A recent article for Money Marketing raised the question of whether risk profiling tools should have standardised scales
A recent article in Money Marketing raised the question of whether risk profiling tools should have standardised scales. At present, some profiling tools map investors onto a variety of scales: five-point and seven-point scales are common, while some produce an output alleging to discriminate between investors on 100 fine gradations.
Should profiling tools be standardised to map to the 7-point scale used in the Key Investor Information Document (KIID) prescribed by regulation?
On the first question, the answer is a clear ‘no’. There is a vital difference between the KIID scale and risk profiling outputs: the first is a measure of the risk of investments, the second of a personality trait of investors. There is absolutely no reason that the (very wide) range of risks that an investment can possibly exhibit should be the same as the range of risks that an investor can reasonably tolerate.
We need to always have in mind that, measured properly, risk tolerance is a feature of the individual. It signals the trade-off, over their total wealth, between the chance of getting better returns and the risk of ending up with bad returns that this investor finds most effective. The “total wealth” point is particularly important: investors may quite reasonably have a mix of very safe and very risky assets in their portfolio, as long as the combination of all their holdings reflects their suitable risk–return trade-off overall.
There are innumerable investments at the upper end of the KIID scale that would be criminally irresponsible to give to an investor for the entirety of their wealth (reverse triple leveraged bitcoin ETFs, anyone?). Thus, the range of possible risk profiles for investors should always be less than the total range needed to measure the riskiness of investments.
A further reason it is inappropriate to establish a fixed mapping between the risk profiles and the KIID is that the risk–return combinations that are suitable for an investor with a given profile are much more stable than the risk–return characteristics of investments. The latter may fluctuate in different market environments, over different time horizons, and with different assumptions used to forecast risk and return (put differently, the investment efficient frontier may vary for all these reasons).
The right level of risk for each investor depends not only on the risk of the portfolio, but also on the expected returns that are deemed achievable for this risk level. For example, when market conditions are poor and investors expect to receive lower returns for each level of risk taken (i.e., when the efficient frontier is lower), the rational response is for an investor to take less risk. Investors expect to be paid less for each unit of risk they take, and thus, for the same risk profile, should take less risk. A fixed mapping between investor risk tolerance and investment risk condemns investors to taking a fixed amount of risk, even when market conditions make it irrational to do so.
Is there a ‘best’ number of buckets into which to divide investors?
The answer is that there may be, but there is no strong theoretical reason to fix this at a particular number. Risk tolerance in the population undoubtedly falls on a continuum, but there are constraints on our measurement ability to finely discriminate between investors. Risk tolerance is a measure of an investor’s long-term willingness to trade-off risk for the chance of extra returns, and it would be disingenuous to pretend that we can measure an abstract personality trait like this on more than, say, 10 buckets in the extreme. To avoid such spurious precision, it would seem reasonable to say that scales of five or seven buckets come close to the ability of psychometric instruments to discern differences between people.
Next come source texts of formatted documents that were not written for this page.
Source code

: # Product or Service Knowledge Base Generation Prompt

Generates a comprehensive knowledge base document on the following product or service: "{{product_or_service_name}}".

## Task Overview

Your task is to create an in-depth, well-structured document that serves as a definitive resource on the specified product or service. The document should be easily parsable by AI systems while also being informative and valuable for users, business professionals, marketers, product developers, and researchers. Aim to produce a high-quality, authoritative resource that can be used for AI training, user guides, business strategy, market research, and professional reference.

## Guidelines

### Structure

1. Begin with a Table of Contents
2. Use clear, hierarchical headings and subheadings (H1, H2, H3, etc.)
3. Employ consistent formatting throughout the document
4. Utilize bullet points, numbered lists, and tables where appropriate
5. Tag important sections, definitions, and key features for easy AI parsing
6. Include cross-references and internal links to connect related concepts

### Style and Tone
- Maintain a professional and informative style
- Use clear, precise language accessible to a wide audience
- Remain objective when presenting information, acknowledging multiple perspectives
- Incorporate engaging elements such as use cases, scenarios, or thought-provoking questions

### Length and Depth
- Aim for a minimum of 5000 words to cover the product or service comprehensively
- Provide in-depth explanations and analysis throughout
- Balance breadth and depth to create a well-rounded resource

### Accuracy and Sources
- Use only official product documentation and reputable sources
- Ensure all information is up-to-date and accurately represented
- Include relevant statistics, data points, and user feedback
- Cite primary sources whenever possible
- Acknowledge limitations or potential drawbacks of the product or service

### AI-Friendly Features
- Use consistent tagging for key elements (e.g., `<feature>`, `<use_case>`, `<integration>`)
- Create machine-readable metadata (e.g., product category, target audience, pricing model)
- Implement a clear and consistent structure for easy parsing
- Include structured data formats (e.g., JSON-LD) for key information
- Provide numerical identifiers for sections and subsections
We also need to consider the degree to which it is possible to discriminate between adjacent portfolios on the efficient frontier. If we were to fix end points of a) the least-risky portfolio that would be appropriate to offer an investor for their total wealth (as close to zero as possible in the extreme), and b) the most risk that even an extreme investor should be willing to accept for their entire wealth (at a very rough guess perhaps at a standard deviation of 25%), we need to ask how closely we can position portfolios in between before the differences become indiscernible. Due to the inevitable noise in investing, it would seem almost impossible to divide the intervening space into more than about seven divisions (resulting in nine model portfolios including the end points) before the adjacent portfolios are perceived as effectively identical. Many investment managers quite reasonably maintain fewer model portfolios to span this space. There is little point to profiling investors with more granularity than you can provide solutions for.
Is there nonetheless a case for standardisation of risk profiling outputs amongst themselves?
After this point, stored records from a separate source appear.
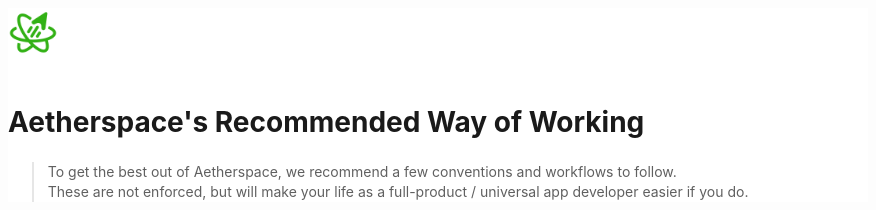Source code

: <a href="https://github.com/Aetherspace/green-stack-starter-demo#readme" target="_blank">
  <img src="/packages/@aetherspace/assets/AetherspaceLogo.svg" width="50" height="50" />
</a>

# Aetherspace's Recommended Way of Working

> To get the best out of Aetherspace, we recommend a few conventions and workflows to follow.  
> These are not enforced, but will make your life as a full-product / universal app developer easier if you do.
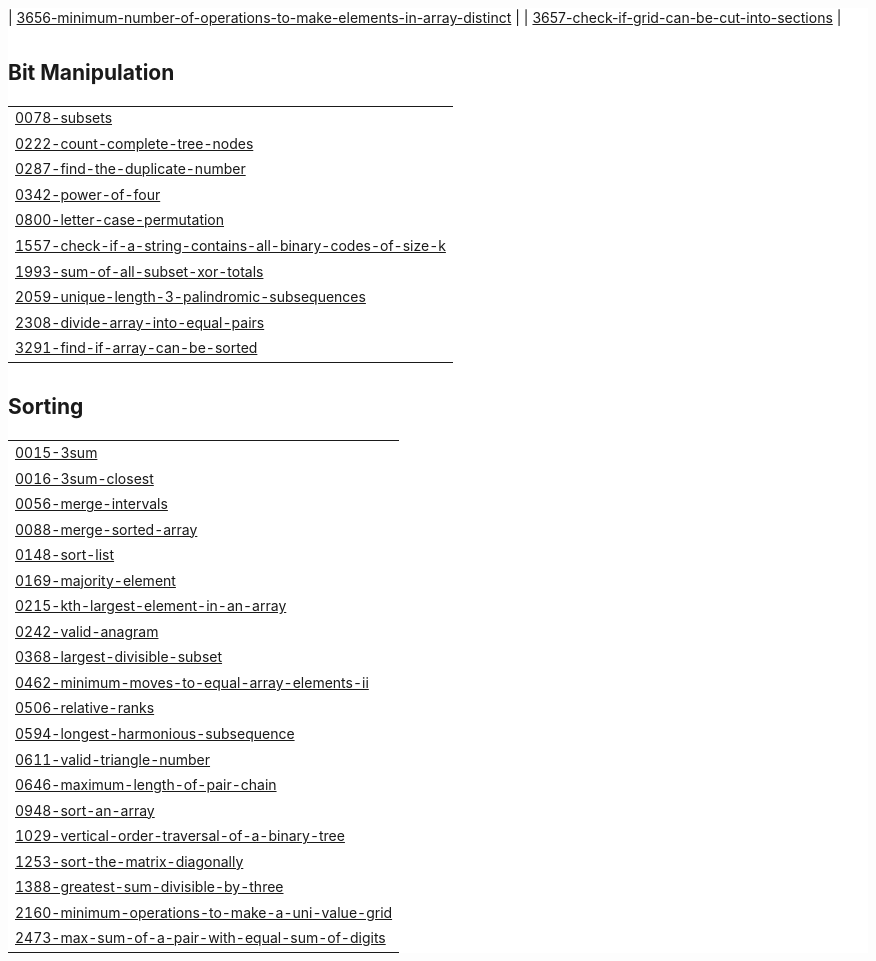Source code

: | [3656-minimum-number-of-operations-to-make-elements-in-array-distinct](https://github.com/Rishab195/Leetcode-Solutions/tree/master/3656-minimum-number-of-operations-to-make-elements-in-array-distinct) |
| [3657-check-if-grid-can-be-cut-into-sections](https://github.com/Rishab195/Leetcode-Solutions/tree/master/3657-check-if-grid-can-be-cut-into-sections) |
## Bit Manipulation
|  |
| ------- |
| [0078-subsets](https://github.com/Rishab195/Leetcode-Solutions/tree/master/0078-subsets) |
| [0222-count-complete-tree-nodes](https://github.com/Rishab195/Leetcode-Solutions/tree/master/0222-count-complete-tree-nodes) |
| [0287-find-the-duplicate-number](https://github.com/Rishab195/Leetcode-Solutions/tree/master/0287-find-the-duplicate-number) |
| [0342-power-of-four](https://github.com/Rishab195/Leetcode-Solutions/tree/master/0342-power-of-four) |
| [0800-letter-case-permutation](https://github.com/Rishab195/Leetcode-Solutions/tree/master/0800-letter-case-permutation) |
| [1557-check-if-a-string-contains-all-binary-codes-of-size-k](https://github.com/Rishab195/Leetcode-Solutions/tree/master/1557-check-if-a-string-contains-all-binary-codes-of-size-k) |
| [1993-sum-of-all-subset-xor-totals](https://github.com/Rishab195/Leetcode-Solutions/tree/master/1993-sum-of-all-subset-xor-totals) |
| [2059-unique-length-3-palindromic-subsequences](https://github.com/Rishab195/Leetcode-Solutions/tree/master/2059-unique-length-3-palindromic-subsequences) |
| [2308-divide-array-into-equal-pairs](https://github.com/Rishab195/Leetcode-Solutions/tree/master/2308-divide-array-into-equal-pairs) |
| [3291-find-if-array-can-be-sorted](https://github.com/Rishab195/Leetcode-Solutions/tree/master/3291-find-if-array-can-be-sorted) |
## Sorting
|  |
| ------- |
| [0015-3sum](https://github.com/Rishab195/Leetcode-Solutions/tree/master/0015-3sum) |
| [0016-3sum-closest](https://github.com/Rishab195/Leetcode-Solutions/tree/master/0016-3sum-closest) |
| [0056-merge-intervals](https://github.com/Rishab195/Leetcode-Solutions/tree/master/0056-merge-intervals) |
| [0088-merge-sorted-array](https://github.com/Rishab195/Leetcode-Solutions/tree/master/0088-merge-sorted-array) |
| [0148-sort-list](https://github.com/Rishab195/Leetcode-Solutions/tree/master/0148-sort-list) |
| [0169-majority-element](https://github.com/Rishab195/Leetcode-Solutions/tree/master/0169-majority-element) |
| [0215-kth-largest-element-in-an-array](https://github.com/Rishab195/Leetcode-Solutions/tree/master/0215-kth-largest-element-in-an-array) |
| [0242-valid-anagram](https://github.com/Rishab195/Leetcode-Solutions/tree/master/0242-valid-anagram) |
| [0368-largest-divisible-subset](https://github.com/Rishab195/Leetcode-Solutions/tree/master/0368-largest-divisible-subset) |
| [0462-minimum-moves-to-equal-array-elements-ii](https://github.com/Rishab195/Leetcode-Solutions/tree/master/0462-minimum-moves-to-equal-array-elements-ii) |
| [0506-relative-ranks](https://github.com/Rishab195/Leetcode-Solutions/tree/master/0506-relative-ranks) |
| [0594-longest-harmonious-subsequence](https://github.com/Rishab195/Leetcode-Solutions/tree/master/0594-longest-harmonious-subsequence) |
| [0611-valid-triangle-number](https://github.com/Rishab195/Leetcode-Solutions/tree/master/0611-valid-triangle-number) |
| [0646-maximum-length-of-pair-chain](https://github.com/Rishab195/Leetcode-Solutions/tree/master/0646-maximum-length-of-pair-chain) |
| [0948-sort-an-array](https://github.com/Rishab195/Leetcode-Solutions/tree/master/0948-sort-an-array) |
| [1029-vertical-order-traversal-of-a-binary-tree](https://github.com/Rishab195/Leetcode-Solutions/tree/master/1029-vertical-order-traversal-of-a-binary-tree) |
| [1253-sort-the-matrix-diagonally](https://github.com/Rishab195/Leetcode-Solutions/tree/master/1253-sort-the-matrix-diagonally) |
| [1388-greatest-sum-divisible-by-three](https://github.com/Rishab195/Leetcode-Solutions/tree/master/1388-greatest-sum-divisible-by-three) |
| [2160-minimum-operations-to-make-a-uni-value-grid](https://github.com/Rishab195/Leetcode-Solutions/tree/master/2160-minimum-operations-to-make-a-uni-value-grid) |
| [2473-max-sum-of-a-pair-with-equal-sum-of-digits](https://github.com/Rishab195/Leetcode-Solutions/tree/master/2473-max-sum-of-a-pair-with-equal-sum-of-digits) |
The idea of standardising the outputs of different risk profilers is superficially appealing, as it would aid comparisons between tools and between advisers. However, here again our answer is no. Risk profiling methodology is not static, and whilst there are certainly many ways of doing it badly, there is not a single way that can be considered “right” to the exclusion of all others (see New Vistas in Risk Profiling for a discussion of where current approaches are flawed, how to do it better, and where the future lies for risk profiling). Enforcing a single standard is likely to stifle valuable innovation in profiling methodology and lead to a regulatory environment that remains flawed and dated.